> _Consignes_:
1: D'après le texte sur les réalisatrices, en quelle année est sorti La pointe courte d'Agnès Varda ?
2: Poursuivez le texte sur les réalisatrices à partir de sa dernière phrase.

Gérard Depardieu dans Le choix des armes 

mardi 23 janvier 2018

Cinéma au féminin

Lorsque vers 12-13 ans je commençais à m’intéresser sérieusement au cinéma, je m’aperçus en consultant les livres et les génériques que les réalisatrices étaient quasiment inexistantes. Le seul nom qui figurait dans le Larousse de l’époque était celui d’Agnès Varda, compte tenu sans doute de sa contribution à la Nouvelle Vague. Mais Agnès n’était pas l’une des cinéastes de ce mouvement, elle était LA Nouvelle Vague puisque son premier film La pointe courte datait de 1954, donc avant l’arrivée de Truffaut, Godard, Chabrol et Rivette. M’intéressant de plus près au cinéma des femmes c’est avec bonheur que je découvris Le bonheur (1964) d’Agnès, encore et toujours, et, au hasard des programmations TV, Le secret du chevalier d’Éon (1959) d’une certaine Jacqueline Audry, autre pionnière dont je vis plus tard tous les films. Puis ce fut le magnifique Galillée (1968) de Liliana Cavani qui révéla aussi pour moi le nom d’Ennio Morricone. Il ne m’en fallut pas davantage pour déguster les merveilleuses Petites marguerites (1966) de Vera Chytilova et l’oublié et sensible Cati (1965) de Marta Meszaros lors des séances du ciné-club de Claude-Jean Philippe. Je m’intéressai aussi à Alice Guy et à Germaine Dulac, premières femmes à s’être emparées d’une caméra à la période du muet, et à Ida Lupino aux Etats-Unis dont il était encore difficile de voir les films. Son Outrage dénonçait en 1950 le viol et The bigamist, en 1952, dressait un portrait sans concession du couple.

> _Données_:
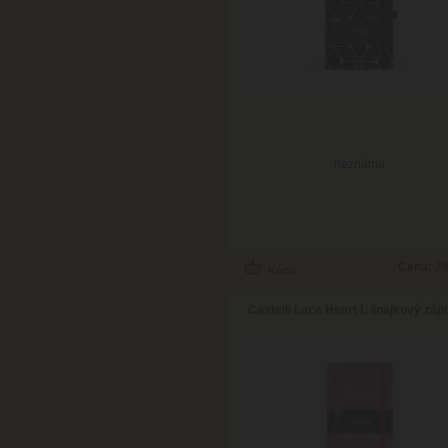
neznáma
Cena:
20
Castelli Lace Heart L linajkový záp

---

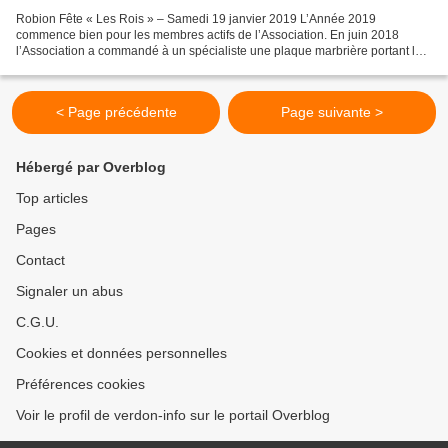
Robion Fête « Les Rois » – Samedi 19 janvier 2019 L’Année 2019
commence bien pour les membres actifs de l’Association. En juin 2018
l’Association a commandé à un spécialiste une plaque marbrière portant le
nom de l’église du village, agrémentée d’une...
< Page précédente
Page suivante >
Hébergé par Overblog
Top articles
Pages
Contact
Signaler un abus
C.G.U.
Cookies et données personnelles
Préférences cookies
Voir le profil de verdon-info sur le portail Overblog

> _Corrigé_:
1: En 1954.

2:
Alice Guy-Blaché (1873-1968)

Nous étions alors en plein mouvement féministe et les réalisatrices commençaient à émerger de toutes parts: Lina Wertmuller et Liliana Cavani en Italie, Margarethe Von Trotta, Helma Sanders-Brahms en Allemagne, Chantal Ackerman en Belgique, Coline Serreau en France, dont le cinéma engagé avec le documentaire Mais qu’est-ce qu’elles veulent ? (1975) abordait la condition des femmes. 
Si je me suis intéressé au cinéma des femmes c’est parce qu’il constituait un contre pouvoir à l’hégémonie masculine. Son regard différent, dérangeant, résonnait en moi comme un cri. Pour preuve le bouleversant Wanda (1970) de Barbara Loden, sorte de road movie louant le désir d’émancipation et de liberté de la cinéaste qui se mettait en scène elle-même. Ce fut aussi le cas de Christine Pascal dans le très beau Félicité (1979), film de mise à nu hélas très méconnu et que je programmais dans mon ciné-club.

Christine Pascal (1953-1996)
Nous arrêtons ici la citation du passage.